* **Task details**
The answer must consist of every line below containing "CROSS".

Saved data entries

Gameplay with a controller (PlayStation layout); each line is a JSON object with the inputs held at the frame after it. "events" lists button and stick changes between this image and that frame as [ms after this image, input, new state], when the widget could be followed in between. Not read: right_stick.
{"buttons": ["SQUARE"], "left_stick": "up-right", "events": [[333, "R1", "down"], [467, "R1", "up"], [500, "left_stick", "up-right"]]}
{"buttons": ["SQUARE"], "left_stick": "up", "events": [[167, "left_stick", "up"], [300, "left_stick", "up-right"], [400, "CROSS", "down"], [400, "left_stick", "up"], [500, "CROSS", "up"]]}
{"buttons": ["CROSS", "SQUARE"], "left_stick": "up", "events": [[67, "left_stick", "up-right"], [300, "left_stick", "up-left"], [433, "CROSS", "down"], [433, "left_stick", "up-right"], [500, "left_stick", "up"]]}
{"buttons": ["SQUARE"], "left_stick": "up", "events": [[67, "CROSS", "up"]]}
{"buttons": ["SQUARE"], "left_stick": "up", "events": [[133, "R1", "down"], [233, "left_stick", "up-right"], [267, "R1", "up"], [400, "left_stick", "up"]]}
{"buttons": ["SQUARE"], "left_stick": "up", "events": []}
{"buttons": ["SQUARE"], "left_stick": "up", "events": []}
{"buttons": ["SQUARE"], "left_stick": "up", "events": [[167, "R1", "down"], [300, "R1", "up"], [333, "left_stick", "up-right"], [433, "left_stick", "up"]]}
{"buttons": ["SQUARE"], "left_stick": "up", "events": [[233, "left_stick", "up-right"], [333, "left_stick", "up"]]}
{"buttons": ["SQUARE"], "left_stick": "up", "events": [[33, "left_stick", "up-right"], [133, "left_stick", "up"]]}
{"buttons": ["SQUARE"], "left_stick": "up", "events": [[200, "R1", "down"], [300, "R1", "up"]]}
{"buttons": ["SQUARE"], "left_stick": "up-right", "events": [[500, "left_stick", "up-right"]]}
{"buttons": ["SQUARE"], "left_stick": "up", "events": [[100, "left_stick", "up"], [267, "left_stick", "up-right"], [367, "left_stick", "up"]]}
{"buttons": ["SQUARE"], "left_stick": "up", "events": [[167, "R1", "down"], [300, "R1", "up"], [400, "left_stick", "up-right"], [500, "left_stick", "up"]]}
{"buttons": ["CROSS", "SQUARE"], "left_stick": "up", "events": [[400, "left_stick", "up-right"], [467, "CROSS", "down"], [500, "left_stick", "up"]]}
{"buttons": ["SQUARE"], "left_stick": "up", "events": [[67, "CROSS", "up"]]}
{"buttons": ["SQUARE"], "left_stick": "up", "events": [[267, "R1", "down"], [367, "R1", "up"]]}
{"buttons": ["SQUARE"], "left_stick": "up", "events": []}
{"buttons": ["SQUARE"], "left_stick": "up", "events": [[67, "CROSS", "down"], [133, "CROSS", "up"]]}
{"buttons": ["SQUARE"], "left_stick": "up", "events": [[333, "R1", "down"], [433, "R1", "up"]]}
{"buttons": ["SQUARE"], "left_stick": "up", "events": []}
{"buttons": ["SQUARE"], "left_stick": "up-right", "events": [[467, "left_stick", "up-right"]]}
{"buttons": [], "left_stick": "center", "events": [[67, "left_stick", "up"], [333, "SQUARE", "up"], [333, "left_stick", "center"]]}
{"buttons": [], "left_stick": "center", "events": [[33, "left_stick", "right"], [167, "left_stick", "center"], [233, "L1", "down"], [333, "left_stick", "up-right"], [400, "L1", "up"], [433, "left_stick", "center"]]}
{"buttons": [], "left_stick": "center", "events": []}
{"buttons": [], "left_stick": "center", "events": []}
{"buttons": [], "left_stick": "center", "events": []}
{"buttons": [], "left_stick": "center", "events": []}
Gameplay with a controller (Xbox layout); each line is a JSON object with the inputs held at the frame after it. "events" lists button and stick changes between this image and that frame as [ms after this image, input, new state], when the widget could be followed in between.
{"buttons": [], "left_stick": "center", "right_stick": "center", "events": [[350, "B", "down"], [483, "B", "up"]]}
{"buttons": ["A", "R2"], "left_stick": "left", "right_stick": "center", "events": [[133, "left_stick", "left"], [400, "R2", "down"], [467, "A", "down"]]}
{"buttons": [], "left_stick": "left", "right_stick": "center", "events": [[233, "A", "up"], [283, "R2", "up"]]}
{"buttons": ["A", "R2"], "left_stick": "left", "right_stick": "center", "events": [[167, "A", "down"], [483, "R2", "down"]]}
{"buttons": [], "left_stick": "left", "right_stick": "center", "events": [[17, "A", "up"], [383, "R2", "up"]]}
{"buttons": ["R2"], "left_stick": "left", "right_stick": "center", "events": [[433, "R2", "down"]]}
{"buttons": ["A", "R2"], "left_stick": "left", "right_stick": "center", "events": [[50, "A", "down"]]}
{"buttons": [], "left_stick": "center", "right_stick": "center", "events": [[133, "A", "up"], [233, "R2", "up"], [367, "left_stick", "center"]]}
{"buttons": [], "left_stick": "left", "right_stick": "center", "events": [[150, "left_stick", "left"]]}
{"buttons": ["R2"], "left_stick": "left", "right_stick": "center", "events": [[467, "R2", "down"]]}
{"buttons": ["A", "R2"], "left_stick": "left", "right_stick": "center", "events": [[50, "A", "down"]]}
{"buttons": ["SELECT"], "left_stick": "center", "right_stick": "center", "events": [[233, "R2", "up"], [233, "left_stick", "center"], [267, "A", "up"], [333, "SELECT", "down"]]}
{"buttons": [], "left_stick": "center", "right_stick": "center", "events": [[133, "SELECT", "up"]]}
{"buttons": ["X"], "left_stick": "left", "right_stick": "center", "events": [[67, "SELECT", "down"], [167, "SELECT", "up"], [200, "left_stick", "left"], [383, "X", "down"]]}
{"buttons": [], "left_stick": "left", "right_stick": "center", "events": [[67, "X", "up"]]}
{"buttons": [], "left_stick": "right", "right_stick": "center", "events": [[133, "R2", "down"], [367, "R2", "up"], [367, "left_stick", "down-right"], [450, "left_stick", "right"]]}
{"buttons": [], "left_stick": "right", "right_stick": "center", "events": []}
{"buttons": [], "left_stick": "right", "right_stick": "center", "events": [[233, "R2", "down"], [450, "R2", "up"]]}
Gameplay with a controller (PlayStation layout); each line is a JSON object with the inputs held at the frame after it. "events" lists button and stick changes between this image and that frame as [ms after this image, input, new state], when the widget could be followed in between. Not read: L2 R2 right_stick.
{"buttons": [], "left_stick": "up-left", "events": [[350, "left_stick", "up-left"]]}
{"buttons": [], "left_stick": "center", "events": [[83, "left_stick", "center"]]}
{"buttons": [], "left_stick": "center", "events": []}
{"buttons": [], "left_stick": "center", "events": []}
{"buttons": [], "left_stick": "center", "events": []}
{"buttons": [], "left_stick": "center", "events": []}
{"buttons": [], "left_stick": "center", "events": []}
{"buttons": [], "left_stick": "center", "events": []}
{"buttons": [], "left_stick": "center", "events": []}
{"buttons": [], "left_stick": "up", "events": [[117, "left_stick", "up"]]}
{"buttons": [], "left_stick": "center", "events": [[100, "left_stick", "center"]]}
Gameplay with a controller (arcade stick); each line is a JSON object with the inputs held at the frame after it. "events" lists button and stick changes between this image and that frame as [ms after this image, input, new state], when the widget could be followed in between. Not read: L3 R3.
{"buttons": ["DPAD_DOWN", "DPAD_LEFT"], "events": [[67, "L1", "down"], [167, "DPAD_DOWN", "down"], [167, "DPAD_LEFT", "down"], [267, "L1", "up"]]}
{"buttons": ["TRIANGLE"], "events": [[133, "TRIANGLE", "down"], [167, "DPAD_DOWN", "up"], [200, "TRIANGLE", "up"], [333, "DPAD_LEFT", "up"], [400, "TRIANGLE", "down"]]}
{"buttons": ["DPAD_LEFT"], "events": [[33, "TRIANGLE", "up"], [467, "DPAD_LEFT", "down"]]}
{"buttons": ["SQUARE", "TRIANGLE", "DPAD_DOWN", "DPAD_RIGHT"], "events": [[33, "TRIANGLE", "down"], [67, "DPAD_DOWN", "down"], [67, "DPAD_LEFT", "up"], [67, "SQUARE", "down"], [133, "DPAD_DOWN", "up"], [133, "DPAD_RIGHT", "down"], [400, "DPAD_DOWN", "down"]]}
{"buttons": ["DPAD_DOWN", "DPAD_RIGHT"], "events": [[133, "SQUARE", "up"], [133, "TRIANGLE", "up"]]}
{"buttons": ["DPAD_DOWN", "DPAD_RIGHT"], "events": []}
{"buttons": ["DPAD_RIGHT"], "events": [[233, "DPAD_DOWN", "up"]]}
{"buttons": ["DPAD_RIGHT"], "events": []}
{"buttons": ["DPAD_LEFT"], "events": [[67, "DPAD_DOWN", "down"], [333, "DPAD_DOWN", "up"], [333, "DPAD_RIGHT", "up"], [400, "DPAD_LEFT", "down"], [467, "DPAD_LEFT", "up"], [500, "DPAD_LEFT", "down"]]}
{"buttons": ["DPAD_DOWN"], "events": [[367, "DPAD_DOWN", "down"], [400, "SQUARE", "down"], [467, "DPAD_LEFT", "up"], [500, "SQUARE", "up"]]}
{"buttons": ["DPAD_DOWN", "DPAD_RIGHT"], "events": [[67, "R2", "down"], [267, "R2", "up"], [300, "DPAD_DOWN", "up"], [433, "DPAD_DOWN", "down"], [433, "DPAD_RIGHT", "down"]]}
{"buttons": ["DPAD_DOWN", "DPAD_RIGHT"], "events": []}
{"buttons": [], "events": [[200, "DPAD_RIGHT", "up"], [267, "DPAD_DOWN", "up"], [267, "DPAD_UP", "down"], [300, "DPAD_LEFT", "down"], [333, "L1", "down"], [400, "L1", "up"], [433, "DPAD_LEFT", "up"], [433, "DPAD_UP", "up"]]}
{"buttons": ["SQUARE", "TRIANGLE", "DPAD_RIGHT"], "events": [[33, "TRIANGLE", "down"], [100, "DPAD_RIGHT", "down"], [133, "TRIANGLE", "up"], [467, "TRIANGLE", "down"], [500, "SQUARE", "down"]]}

* **Task result**
{"buttons": ["SQUARE"], "left_stick": "up", "events": [[167, "left_stick", "up"], [300, "left_stick", "up-right"], [400, "CROSS", "down"], [400, "left_stick", "up"], [500, "CROSS", "up"]]}
{"buttons": ["CROSS", "SQUARE"], "left_stick": "up", "events": [[67, "left_stick", "up-right"], [300, "left_stick", "up-left"], [433, "CROSS", "down"], [433, "left_stick", "up-right"], [500, "left_stick", "up"]]}
{"buttons": ["SQUARE"], "left_stick": "up", "events": [[67, "CROSS", "up"]]}
{"buttons": ["CROSS", "SQUARE"], "left_stick": "up", "events": [[400, "left_stick", "up-right"], [467, "CROSS", "down"], [500, "left_stick", "up"]]}
{"buttons": ["SQUARE"], "left_stick": "up", "events": [[67, "CROSS", "up"]]}
{"buttons": ["SQUARE"], "left_stick": "up", "events": [[67, "CROSS", "down"], [133, "CROSS", "up"]]}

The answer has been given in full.